Toplumsal bir kurum iletişim, toplumların evrensel bir özelliğidir. İletişimin geniş, heterojen ve bilinmeyen bir izleyiciye doğru yönelmiş şekli olarak tarif edilebilen kitle iletişimi ise yine ancak topluma özgü bir mesaj alış veriş biçimidir. Kamusaldır. Çünkü iletişim kaynağından gönderilen iletiler halkın izlemesine açıktır.

İnsanın biyolojik bir varlık olmaktan çıkıp, duygu, düşünce ve inançlarını çeşitli semboller kullanarak kendisiyle ve çevresi ile paylaşmaya başlaması, yani toplumsallaşma dediğimiz, içinde yaşadığı toplumun bir parçası olma süreci ancak iletişim ile mümkün olmaktadır. Bu nedenle iletişim, bireyden topluma, toplumdan toplumlararası ilişkilere kadar, günlük hayatın kurgulanmasında ve toplumsal kurumların oluşmasının her aşamasında hayati bir rol üstlenmektedir.

Toplumsallaşma, bireylerin kendi toplumlarının değerlerini, tutumlarını, örf ve âdetlerini kazandığı, içselleştirdiği, aynı zamanda her bireyin belirgin ve farklı bir kişilik geliştirmesine fırsat tanıyan bir süreç olarak tanımlanabilir.

George Simmel’e göre toplumsallaşma, bilim dalı olarak sosyolojinin ilgi alanına giren tek özel alandır. Sosyoloji, ekonomi, ahlak, tarih, psikoloji, antropoloji, iletişim gibi alanların sadece davranışsal temelli etkileşimleri, yani toplumsallaşma üzerinde yoğunlaşır. “İnsanlara ne oluyor?”, “İnsanlar hangi kurallara göre yaşıyor?” sorularına cevap arar. “Tüm insanların davranışı bireylerin davranışları olmasına rağmen, bunların çoğu bireylerin grup ilişkileri açısından açıklanabilir”

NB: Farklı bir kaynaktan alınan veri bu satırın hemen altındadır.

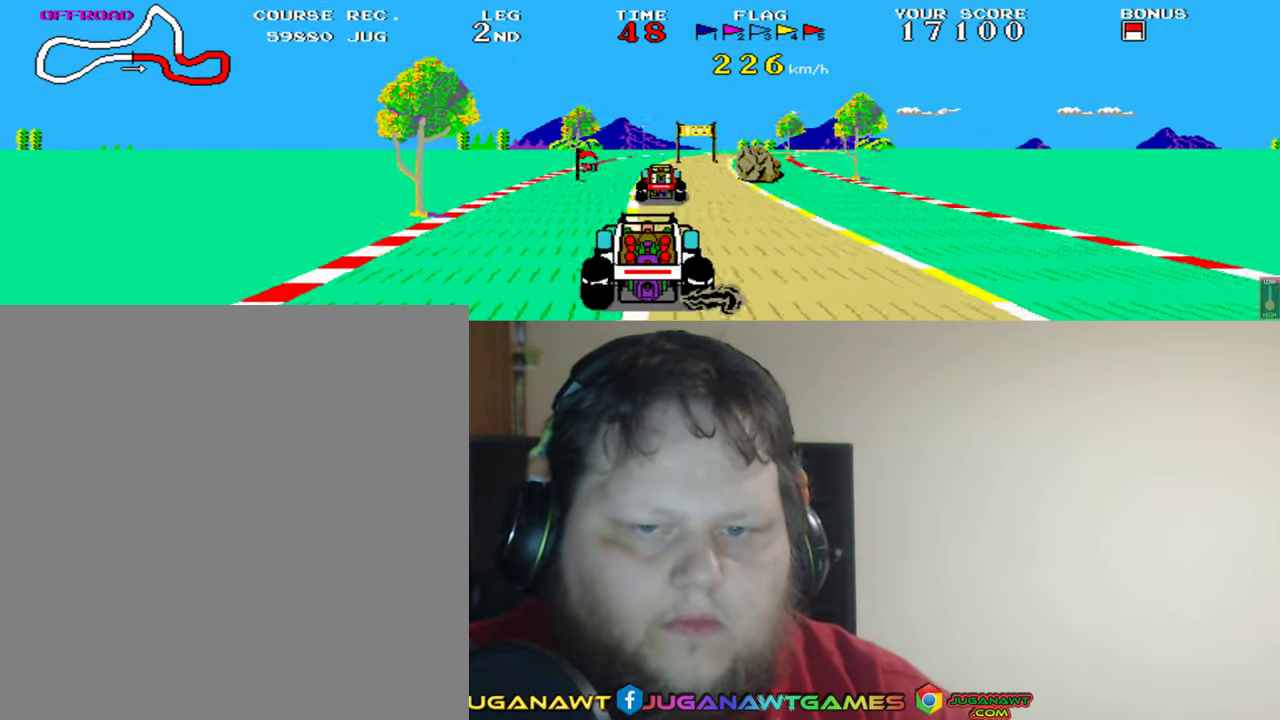
{"buttons": ["A"], "left_stick": "center", "events": [[217, "DPAD_RIGHT", "down"], [300, "DPAD_RIGHT", "up"]]}
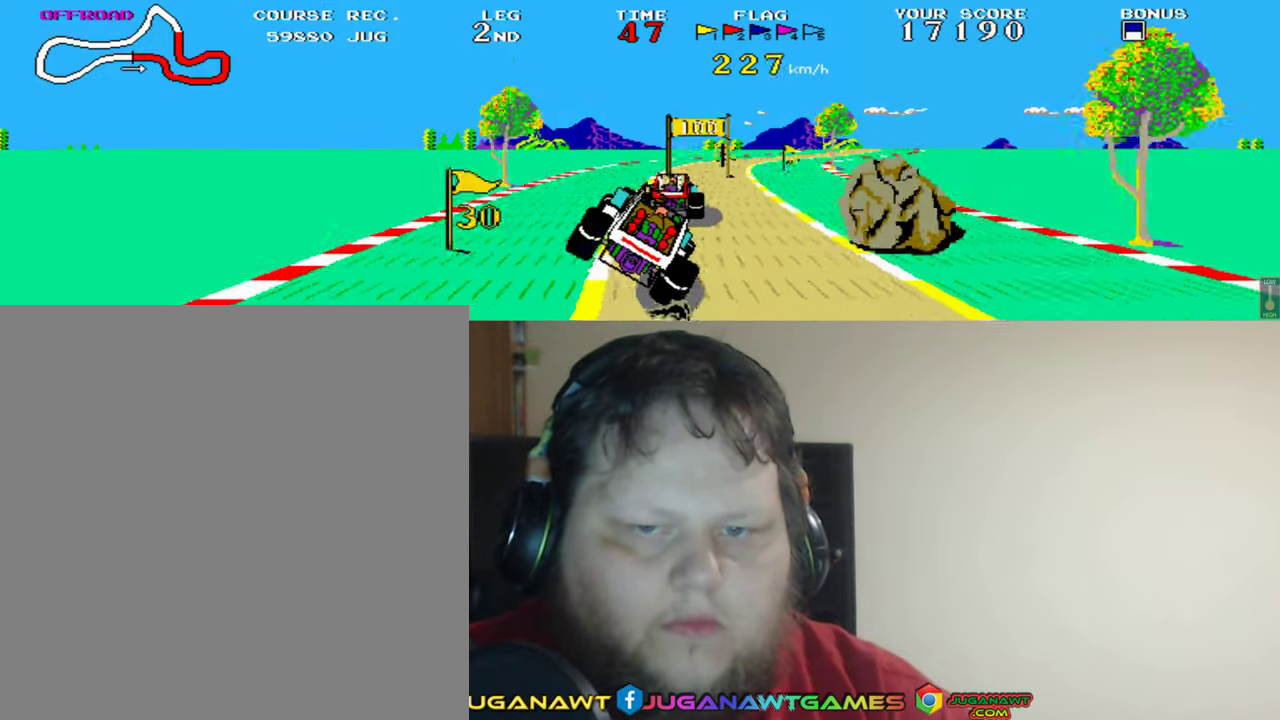
{"buttons": ["A", "DPAD_RIGHT"], "left_stick": "center", "events": [[83, "DPAD_LEFT", "down"], [200, "DPAD_LEFT", "up"], [433, "DPAD_RIGHT", "down"]]}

Bireyin kişilik kazanarak belli bir toplumsal çevreye hazırlanması, toplumla bütünleşmesi süreci olarak tanımlanan toplumsallaşma “sosyal” teriminden türetilmiştir. ‘Sosyal’ terimi Latince socius sözcüğünden gelmektedir. Socius’un anlamı ‘birliktelik’, ‘birlikte oluş’tur. Birisi gibi nasıl davranılacağını öğrenmek ve bir socius olmak içgüdüsü bireyde doğuştan var olan bir durumdur.